## Work instructions
Can you reproduce every line of the data below character for character, without changing anything?

Collected data:

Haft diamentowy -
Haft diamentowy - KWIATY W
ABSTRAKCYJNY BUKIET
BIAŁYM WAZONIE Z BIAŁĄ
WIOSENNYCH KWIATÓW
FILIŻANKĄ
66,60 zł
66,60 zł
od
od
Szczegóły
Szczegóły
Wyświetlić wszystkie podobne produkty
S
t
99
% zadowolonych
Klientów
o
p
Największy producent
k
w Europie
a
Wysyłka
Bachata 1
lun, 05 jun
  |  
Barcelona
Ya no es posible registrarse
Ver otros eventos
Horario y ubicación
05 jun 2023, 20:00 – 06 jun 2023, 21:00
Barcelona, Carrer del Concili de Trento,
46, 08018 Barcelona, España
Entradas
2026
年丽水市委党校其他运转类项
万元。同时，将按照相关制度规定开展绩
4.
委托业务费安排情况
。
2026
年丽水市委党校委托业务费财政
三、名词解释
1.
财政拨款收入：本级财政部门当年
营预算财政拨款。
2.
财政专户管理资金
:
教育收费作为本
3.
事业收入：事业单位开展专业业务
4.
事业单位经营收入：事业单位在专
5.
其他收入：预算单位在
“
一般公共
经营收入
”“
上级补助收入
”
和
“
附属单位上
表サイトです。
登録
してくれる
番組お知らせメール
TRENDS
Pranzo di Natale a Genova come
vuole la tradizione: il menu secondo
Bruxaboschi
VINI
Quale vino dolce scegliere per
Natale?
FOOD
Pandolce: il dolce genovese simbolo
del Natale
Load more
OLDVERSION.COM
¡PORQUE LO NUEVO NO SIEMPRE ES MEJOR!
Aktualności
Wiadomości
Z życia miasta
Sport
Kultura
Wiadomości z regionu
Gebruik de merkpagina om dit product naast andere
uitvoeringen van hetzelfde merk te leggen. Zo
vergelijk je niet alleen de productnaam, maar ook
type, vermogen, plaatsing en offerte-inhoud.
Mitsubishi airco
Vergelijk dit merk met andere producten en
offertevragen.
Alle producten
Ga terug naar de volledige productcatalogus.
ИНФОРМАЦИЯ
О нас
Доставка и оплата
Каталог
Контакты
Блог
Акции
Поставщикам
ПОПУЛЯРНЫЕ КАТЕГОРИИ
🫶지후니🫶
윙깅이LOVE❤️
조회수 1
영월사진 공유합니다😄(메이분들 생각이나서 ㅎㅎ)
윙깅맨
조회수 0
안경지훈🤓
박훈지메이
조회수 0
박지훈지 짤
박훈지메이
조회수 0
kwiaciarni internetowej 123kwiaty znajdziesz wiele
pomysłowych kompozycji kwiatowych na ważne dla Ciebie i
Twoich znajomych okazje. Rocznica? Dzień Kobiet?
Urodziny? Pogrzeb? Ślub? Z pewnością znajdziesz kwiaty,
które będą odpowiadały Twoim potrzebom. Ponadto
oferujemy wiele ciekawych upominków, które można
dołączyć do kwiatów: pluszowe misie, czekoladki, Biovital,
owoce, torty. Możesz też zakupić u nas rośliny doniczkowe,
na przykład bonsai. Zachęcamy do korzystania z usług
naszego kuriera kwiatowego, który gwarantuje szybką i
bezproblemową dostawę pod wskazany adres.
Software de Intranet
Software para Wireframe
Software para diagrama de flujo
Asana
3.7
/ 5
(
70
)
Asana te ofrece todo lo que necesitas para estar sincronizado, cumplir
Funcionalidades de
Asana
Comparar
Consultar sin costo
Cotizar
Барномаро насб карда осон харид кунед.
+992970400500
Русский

## Result of the exercise
Haft diamentowy -
Haft diamentowy - KWIATY W
ABSTRAKCYJNY BUKIET
BIAŁYM WAZONIE Z BIAŁĄ
WIOSENNYCH KWIATÓW
FILIŻANKĄ
66,60 zł
66,60 zł
od
od
Szczegóły
Szczegóły
Wyświetlić wszystkie podobne produkty
S
t
99
% zadowolonych
Klientów
o
p
Największy producent
k
w Europie
a
Wysyłka
Bachata 1
lun, 05 jun
  |  
Barcelona
Ya no es posible registrarse
Ver otros eventos
Horario y ubicación
05 jun 2023, 20:00 – 06 jun 2023, 21:00
Barcelona, Carrer del Concili de Trento,
46, 08018 Barcelona, España
Entradas
2026
年丽水市委党校其他运转类项
万元。同时，将按照相关制度规定开展绩
4.
委托业务费安排情况
。
2026
年丽水市委党校委托业务费财政
三、名词解释
1.
财政拨款收入：本级财政部门当年
营预算财政拨款。
2.
财政专户管理资金
:
教育收费作为本
3.
事业收入：事业单位开展专业业务
4.
事业单位经营收入：事业单位在专
5.
其他收入：预算单位在
“
一般公共
经营收入
”“
上级补助收入
”
和
“
附属单位上
表サイトです。
登録
してくれる
番組お知らせメール
TRENDS
Pranzo di Natale a Genova come
vuole la tradizione: il menu secondo
Bruxaboschi
VINI
Quale vino dolce scegliere per
Natale?
FOOD
Pandolce: il dolce genovese simbolo
del Natale
Load more
OLDVERSION.COM
¡PORQUE LO NUEVO NO SIEMPRE ES MEJOR!
Aktualności
Wiadomości
Z życia miasta
Sport
Kultura
Wiadomości z regionu
Gebruik de merkpagina om dit product naast andere
uitvoeringen van hetzelfde merk te leggen. Zo
vergelijk je niet alleen de productnaam, maar ook
type, vermogen, plaatsing en offerte-inhoud.
Mitsubishi airco
Vergelijk dit merk met andere producten en
offertevragen.
Alle producten
Ga terug naar de volledige productcatalogus.
ИНФОРМАЦИЯ
О нас
Доставка и оплата
Каталог
Контакты
Блог
Акции
Поставщикам
ПОПУЛЯРНЫЕ КАТЕГОРИИ
🫶지후니🫶
윙깅이LOVE❤️
조회수 1
영월사진 공유합니다😄(메이분들 생각이나서 ㅎㅎ)
윙깅맨
조회수 0
안경지훈🤓
박훈지메이
조회수 0
박지훈지 짤
박훈지메이
조회수 0
kwiaciarni internetowej 123kwiaty znajdziesz wiele
pomysłowych kompozycji kwiatowych na ważne dla Ciebie i
Twoich znajomych okazje. Rocznica? Dzień Kobiet?
Urodziny? Pogrzeb? Ślub? Z pewnością znajdziesz kwiaty,
które będą odpowiadały Twoim potrzebom. Ponadto
oferujemy wiele ciekawych upominków, które można
dołączyć do kwiatów: pluszowe misie, czekoladki, Biovital,
owoce, torty. Możesz też zakupić u nas rośliny doniczkowe,
na przykład bonsai. Zachęcamy do korzystania z usług
naszego kuriera kwiatowego, który gwarantuje szybką i
bezproblemową dostawę pod wskazany adres.
Software de Intranet
Software para Wireframe
Software para diagrama de flujo
Asana
3.7
/ 5
(
70
)
Asana te ofrece todo lo que necesitas para estar sincronizado, cumplir
Funcionalidades de
Asana
Comparar
Consultar sin costo
Cotizar
Барномаро насб карда осон харид кунед.
+992970400500
Русский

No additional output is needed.